Current work means documented processes, existing headcount. Deploy deterministic infrastructure. Evaluate on efficiency metrics. Automating invoice processing that three people handle means measuring speed gains against known workflows with predictable inputs.
Impossible work means analyzing thousands of contracts, monitoring fragmented web surfaces, extracting patterns from massive unstructured datasets. Deploy exploratory infrastructure. Evaluate on capability unlock.
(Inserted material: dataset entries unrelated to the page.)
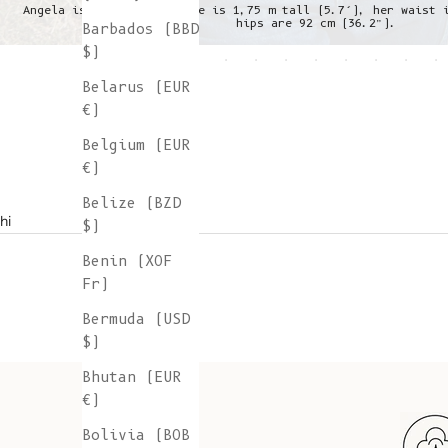
Angela is wearing a S, she is 1,75 m tall (5.7’), her waist 
hips are 92 cm (36.2”).
Barbados (BBD
$)
Belarus (EUR
€)
Belgium (EUR
€)
Belize (BZD
hi
$)
Benin (XOF
Fr)
Bermuda (USD
$)
Bhutan (EUR
€)
Bolivia (BOB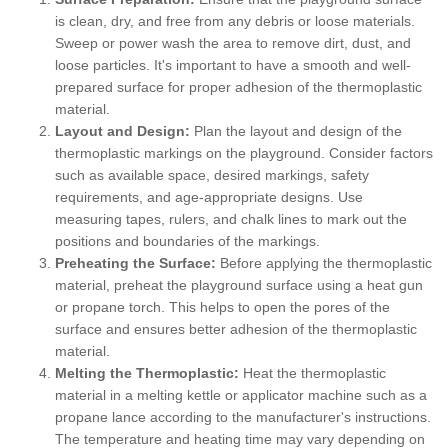
is clean, dry, and free from any debris or loose materials.
Sweep or power wash the area to remove dirt, dust, and
loose particles. It's important to have a smooth and well-
prepared surface for proper adhesion of the thermoplastic
material.
Layout and Design:
Plan the layout and design of the
thermoplastic markings on the playground. Consider factors
such as available space, desired markings, safety
requirements, and age-appropriate designs. Use
measuring tapes, rulers, and chalk lines to mark out the
positions and boundaries of the markings.
Preheating the Surface:
Before applying the thermoplastic
material, preheat the playground surface using a heat gun
or propane torch. This helps to open the pores of the
surface and ensures better adhesion of the thermoplastic
material.
Melting the Thermoplastic:
Heat the thermoplastic
material in a melting kettle or applicator machine such as a
propane lance according to the manufacturer's instructions.
The temperature and heating time may vary depending on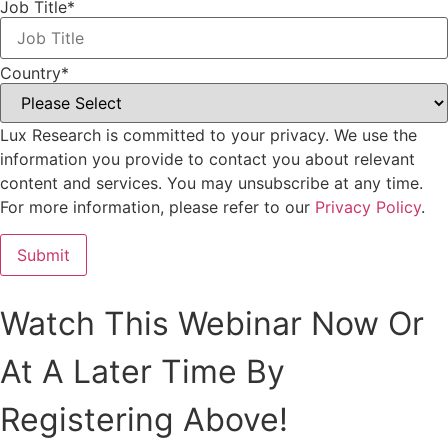
Job Title
*
Country
*
Lux Research is committed to your privacy. We use the
information you provide to contact you about relevant
content and services. You may unsubscribe at any time.
For more information, please refer to our
Privacy Policy
.
Watch This Webinar Now Or
At A Later Time By
Registering Above!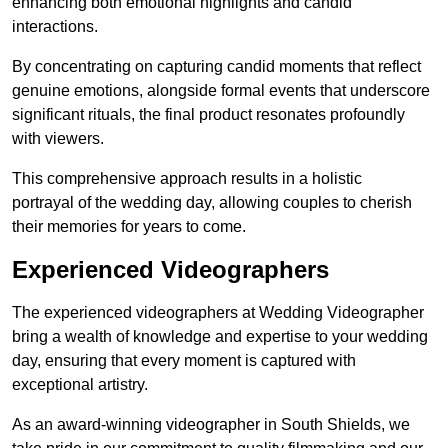
enhancing both emotional highlights and candid
interactions.
By concentrating on capturing candid moments that reflect
genuine emotions, alongside formal events that underscore
significant rituals, the final product resonates profoundly
with viewers.
This comprehensive approach results in a holistic
portrayal of the wedding day, allowing couples to cherish
their memories for years to come.
Experienced Videographers
The experienced videographers at Wedding Videographer
bring a wealth of knowledge and expertise to your wedding
day, ensuring that every moment is captured with
exceptional artistry.
As an award-winning videographer in South Shields, we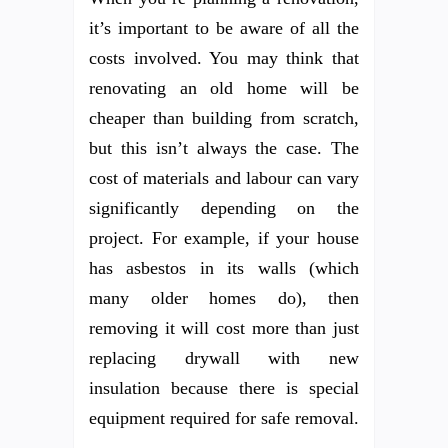
it’s important to be aware of all the
costs involved. You may think that
renovating an old home will be
cheaper than building from scratch,
but this isn’t always the case. The
cost of materials and labour can vary
significantly depending on the
project. For example, if your house
has asbestos in its walls (which
many older homes do), then
removing it will cost more than just
replacing drywall with new
insulation because there is special
equipment required for safe removal.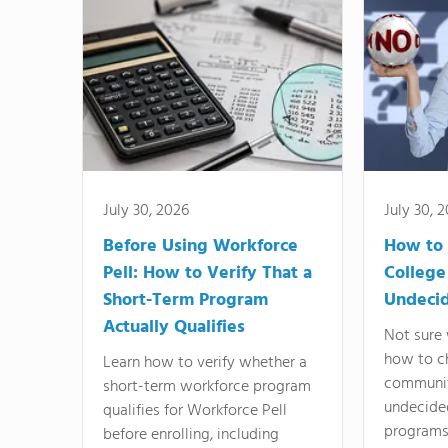
July 30, 2026
July 30, 
Before Using Workforce
How to 
Pell: How to Verify That a
College
Short-Term Program
Undeci
Actually Qualifies
Not sure 
how to c
Learn how to verify whether a
communit
short-term workforce program
undecide
qualifies for Workforce Pell
programs,
before enrolling, including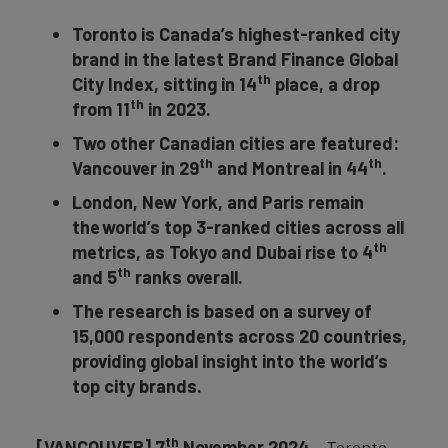
Toronto is Canada’s highest-ranked city
brand in the latest Brand Finance Global
th
City Index, sitting in 14
place, a drop
th
from 11
in 2023.
Two other Canadian cities are featured:
th
th
Vancouver in 29
and Montreal in 44
.
London, New York, and Paris remain
the world’s top 3-ranked cities across all
th
metrics, as Tokyo and Dubai rise to 4
th
and 5
ranks overall.
The research is based on a survey of
15,000 respondents across 20 countries,
providing global insight into the world’s
top city brands.
th
[VANCOUVER] 7
November 2024
– Toronto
Analyzing competitive pricing across 10,000 web surfaces that no human team ever monitored means measuring insights discovered, not labor saved.
Most enterprises need both. The question is recognizing which category you're in and building accordingly. Mix them up and you'll abandon projects before production, not because the technology failed, but because you built the wrong thing.
The category distinction shows up in every deployment decision. Replacing three contract analysts versus discovering upsell opportunities in 50,000 agreements no one ever read. Automating existing price checks versus monitoring competitive intelligence across thousands of web surfaces. Efficiency gains versus capability unlock.
Get it right, and you're building toward Levie's prediction: 95% of agent work on tasks humans never did before. That's not automation. That's capability unlock that changes what your business can do.
Things to follow up on...
-
MIT's deeper findings: The GenAI Divide report reveals that purchasing AI tools from specialized vendors succeeds about 67% of the time, while internal builds succeed only one-third as often.
-
Infrastructure readiness gap: Nearly half of enterprises report their existing integration platforms are only "somewhat ready" for AI's data demands, with 42% needing access to eight or more data sources to deploy agents successfully.
-
The scaling challenge: While 79% of organizations have adopted AI agents to some extent, McKinsey found that only 23% are actually scaling agentic AI systems across their enterprises.
-
Cost underestimation patterns: More than 90% of CIOs find that data preparation and compute costs limit their ability to get value from AI, with proof-of-concept phases alone ranging from $300k to $2.9M.